REQUIREMENT: Can you quote every line of the entries, word for word, from the line holding "Wer ist der Ehemann von Christina" through the end of the entries, both ends included, leaving the pictures out of your answer?

DATA:
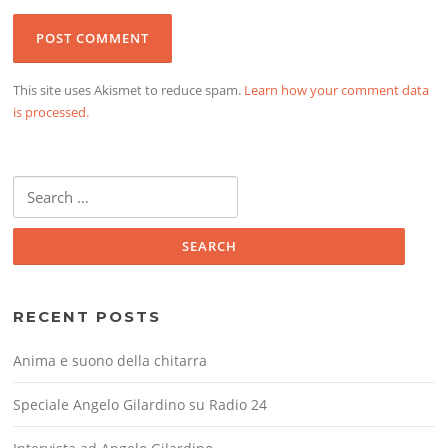
This site uses Akismet to reduce spam.
Learn how your comment data
is processed.
Search
for:
RECENT POSTS
Anima e suono della chitarra
Speciale Angelo Gilardino su Radio 24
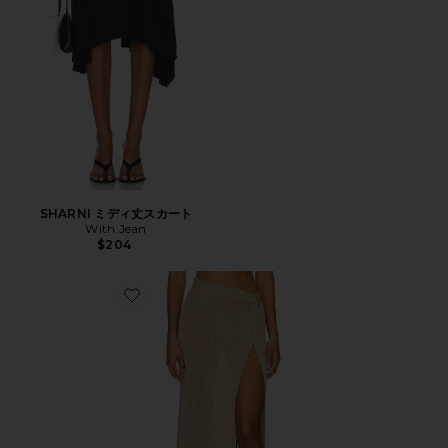
SHARNI ミディ丈スカート
With Jean
$204
Favorite HEART OF GOLD スカート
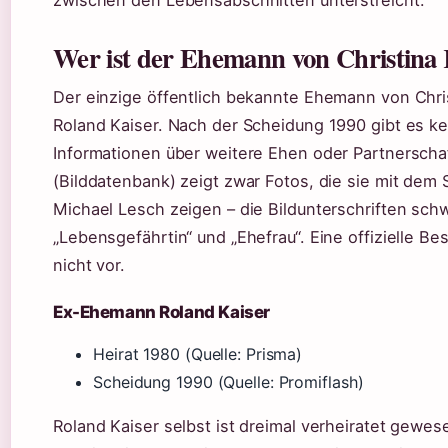
Wer ist der Ehemann von Christina 
Der einzige öffentlich bekannte Ehemann von Christ
Roland Kaiser. Nach der Scheidung 1990 gibt es kei
Informationen über weitere Ehen oder Partnerscha
(Bilddatenbank) zeigt zwar Fotos, die sie mit dem 
Michael Lesch zeigen – die Bildunterschriften sc
„Lebensgefährtin“ und „Ehefrau“. Eine offizielle Bes
nicht vor.
Ex-Ehemann Roland Kaiser
Heirat 1980 (Quelle: Prisma)
Scheidung 1990 (Quelle: Promiflash)
Roland Kaiser selbst ist dreimal verheiratet gewes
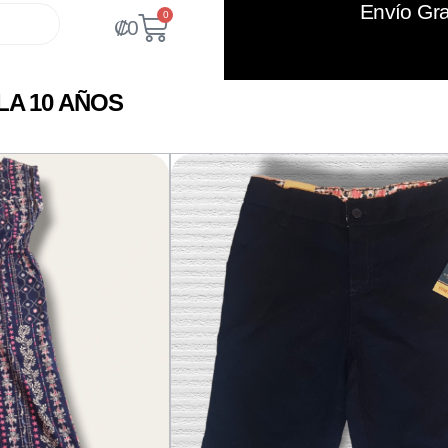
Envío Gra
0
₡
0
A 10 AÑOS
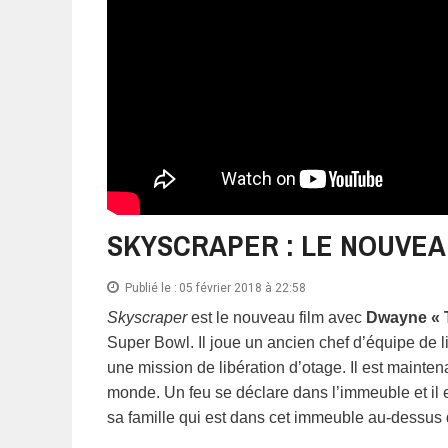
SKYSCRAPER : LE NOUVEA
Publié le :
05 février 2018 à 22:58
Skyscraper
est le nouveau film avec
Dwayne « 
Super Bowl. Il joue un ancien chef d’équipe de 
une mission de libération d’otage. Il est mainten
monde. Un feu se déclare dans l’immeuble et il 
sa famille qui est dans cet immeuble au-dessus 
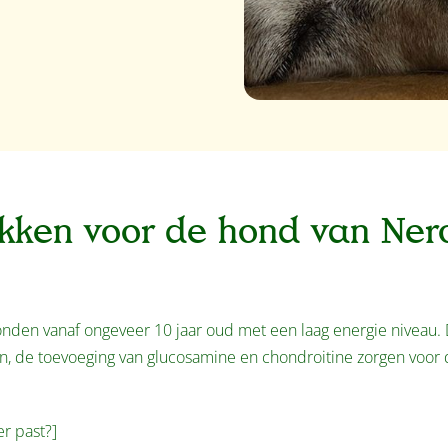
okken voor de hond van Ner
onden vanaf ongeveer 10 jaar oud met een laag energie niveau.
ren, de toevoeging van glucosamine en chondroitine zorgen voor 
er past?]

EXERCISE SOLUTION:
Wer ist der Ehemann von Christina 
Der einzige öffentlich bekannte Ehemann von Christ
Roland Kaiser. Nach der Scheidung 1990 gibt es kei
Informationen über weitere Ehen oder Partnerscha
(Bilddatenbank) zeigt zwar Fotos, die sie mit dem 
Michael Lesch zeigen – die Bildunterschriften sc
„Lebensgefährtin“ und „Ehefrau“. Eine offizielle Bes
nicht vor.
Ex-Ehemann Roland Kaiser
Heirat 1980 (Quelle: Prisma)
Scheidung 1990 (Quelle: Promiflash)
Roland Kaiser selbst ist dreimal verheiratet gewes
Envío Gra
0
₡
0
A 10 AÑOS
SKYSCRAPER : LE NOUVEA
Publié le :
05 février 2018 à 22:58
Skyscraper
est le nouveau film avec
Dwayne « 
Super Bowl. Il joue un ancien chef d’équipe de 
une mission de libération d’otage. Il est mainten
monde. Un feu se déclare dans l’immeuble et il 
sa famille qui est dans cet immeuble au-dessus 
okken voor de hond van Ner
onden vanaf ongeveer 10 jaar oud met een laag energie niveau.
ren, de toevoeging van glucosamine en chondroitine zorgen voor 
er past?]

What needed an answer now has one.